Enfriarte después de una sesión en el gimnasio no entra en nuestras prioridades. Pero volver lentamente a regular nuestra presión sanguínea y ritmo cardíaco es importante porque reduce el riesgo de lastimarnos.
Después de que levantes pesas debes consentir tus músculos que trabajaste estirándolos por cinco minutos. Después descansa un poco y para finalizar haz una ducha de contrastes, en donde alternes tres minutos de agua caliente con un minuto de fría.

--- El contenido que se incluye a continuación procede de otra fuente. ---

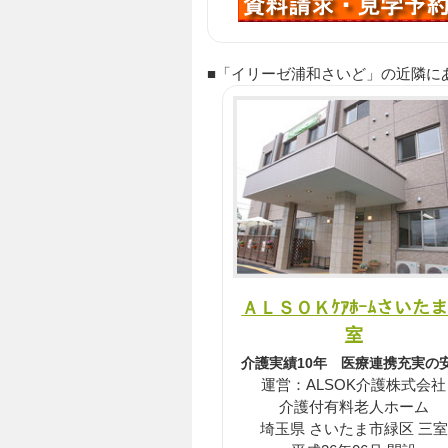
■「イリーゼ浦和さいど」の近隣にある P
ＡＬＳＯＫｹｱﾎｰﾑさいた
室
介護実績10年 医療連携充実の
運営：ALSOK介護株式会社
介護付有料老人ホーム
埼玉県 さいたま市緑区 三室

Todo esto porque el agua fría ayuda a volver nuestro metabolismo más lento y evitar las inflamaciones y dolores.
Después de correr finaliza con intervalos, corriendo a una buena velocidad por 20 o 25 minutos y después caminas o trotas por un minuto o dos. Repítelo entre tres y cinco veces y luego estira todos los músculos de tus piernas para que no te duelan al siguiente día.
Después de nadar húndete debajo del agua cinco o seis veces y cada vez expulsa todo tu aire. Después nada una décima parte de tu ejercicio despacio y tranquilamente.
A pesar de que el ejercicio de la natación de siente relajante, la parte del enfriado es muy importante para volver al ritmo normal del corazón y prevenir los calambres y lastimarnos innecesariamente.